▶ What you need to do:
According to the excerpt on the origins of Advent, on what date does the Eastern Orthodox season of preparation for Christmas always begin?

The Origins of Advent
 
Fr. Patrick Henry Reardon
 
In the Roman Catholic Church and other Christian churches of the West, the several weeks prior to Christmas are known as Advent, a name from a Latin word meaning "coming." It happens that the beginning of Advent always falls on the Sunday closest to November 30, the ancient feast day (in both East and West) of the Apostle Andrew. Among Christians in the West, this preparatory season, which tends to be slightly less rigorous than Lent and often involves no special fasting at all, always begins on the fourth Sunday before Christmas. Thus, from year to year it will vary in length between 3 and 4 weeks, but always with four Sundays.
 
The observance of the season of Advent is fairly late. One finds no sermons for Advent, for instance, among the liturgical homilies of St. Leo the Great in the mid-fifth century. About that time, however, the season was already emerging in Spain and Gaul. A thousand years later, the time of the Reformation, Advent was preserved among the liturgical customs of the Anglicans and Lutherans; in more recent years, other Protestant groups have informally begun to restore it, pretty much as it had originally started--one congregation at a time.
 
In the Eastern Orthodox Church, the corresponding penitential season of preparation for Christmas always begins on November 15, the day after the Feast of the Apostle Philip. For this reason it is popularly known as St. Philip's Fast. A simple count of the days between November 15 and December 25 shows that this special period lasts exactly 40 days, the same as Lent.

▶ Supplied data:
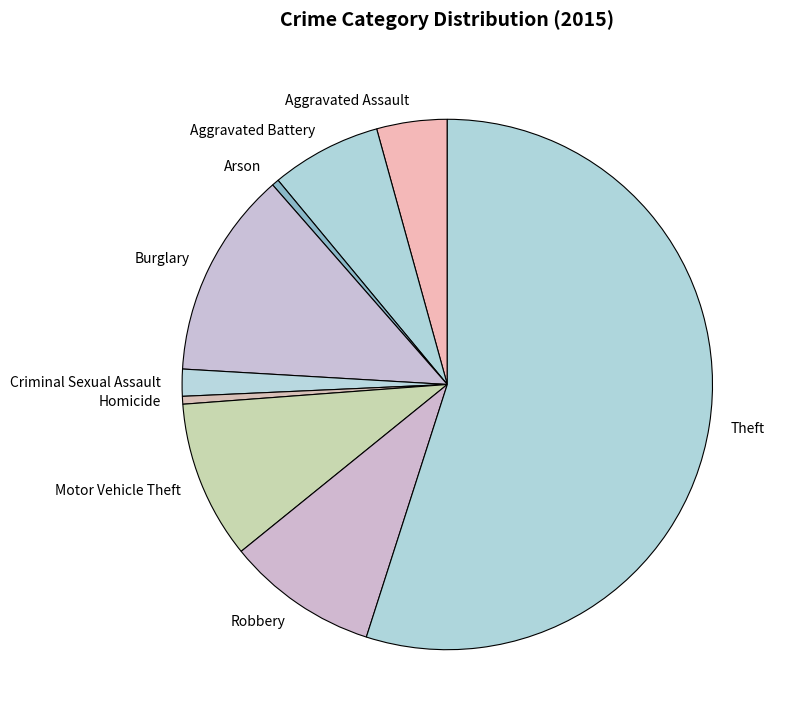

Combined, do Homicide and Burglary account for over 50%?

No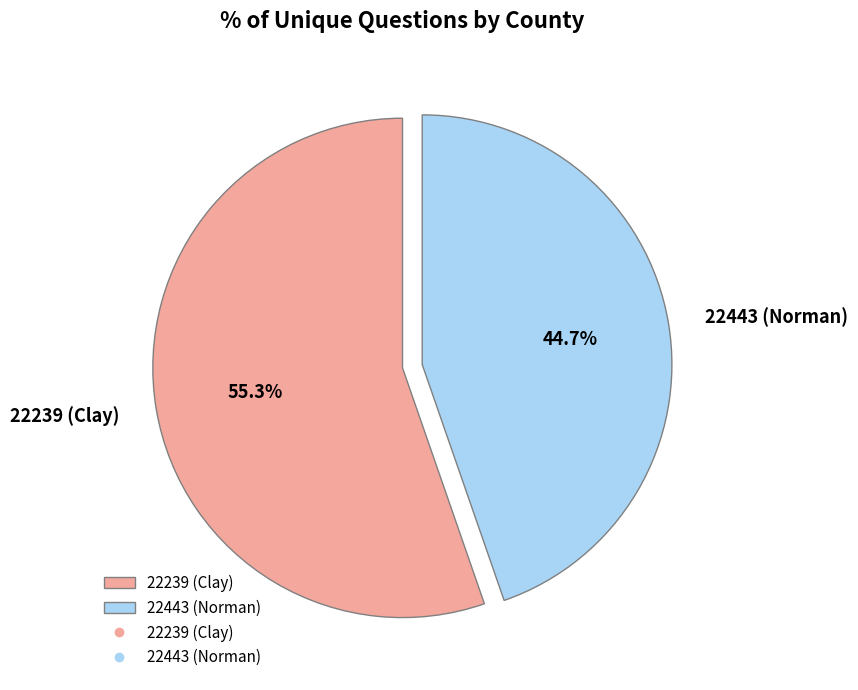

What is the ratio of the value at 22443 (Norman) to the value at 22239 (Clay)?

0.8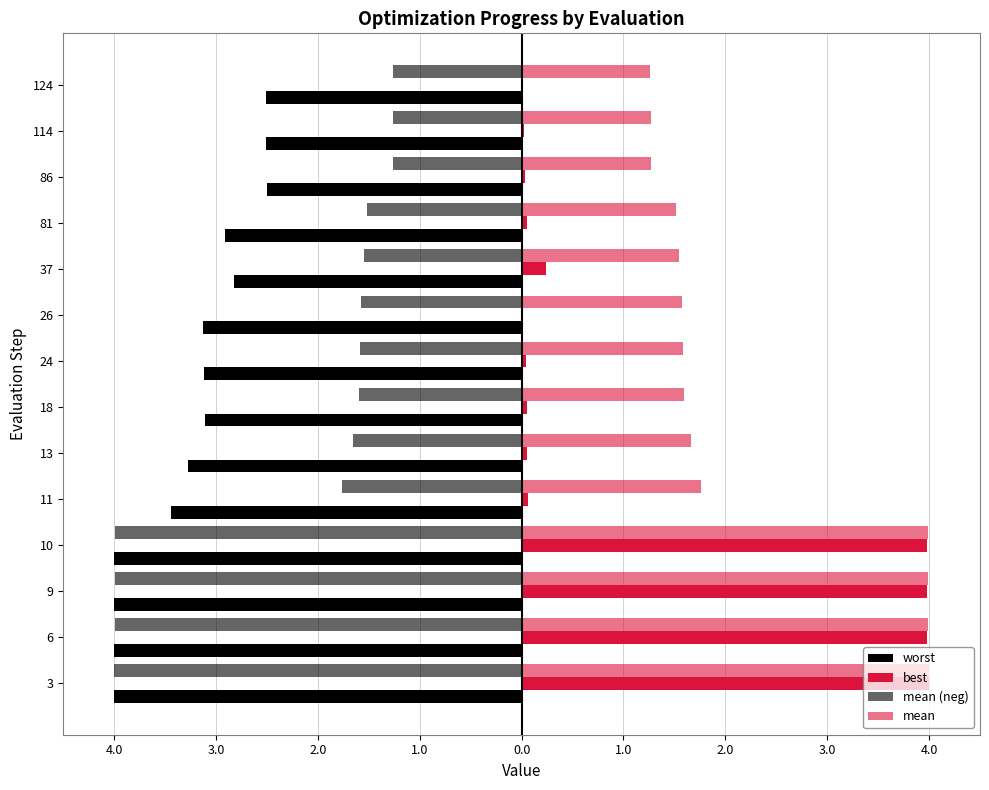

True or false: mean (neg) has a value of -2.2 at 13.

False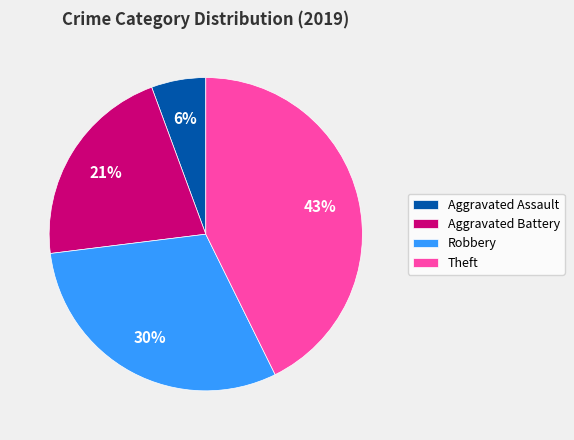

True or false: Robbery accounts for 20% of the total.

False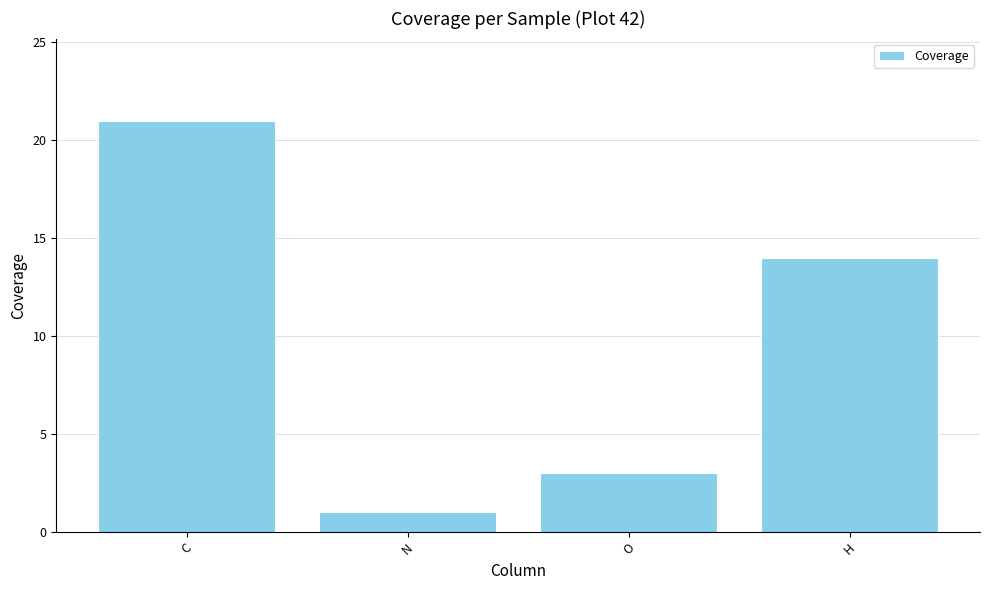

True or false: the data shows 14 at H.

True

▶ Answer to the problem:
November 15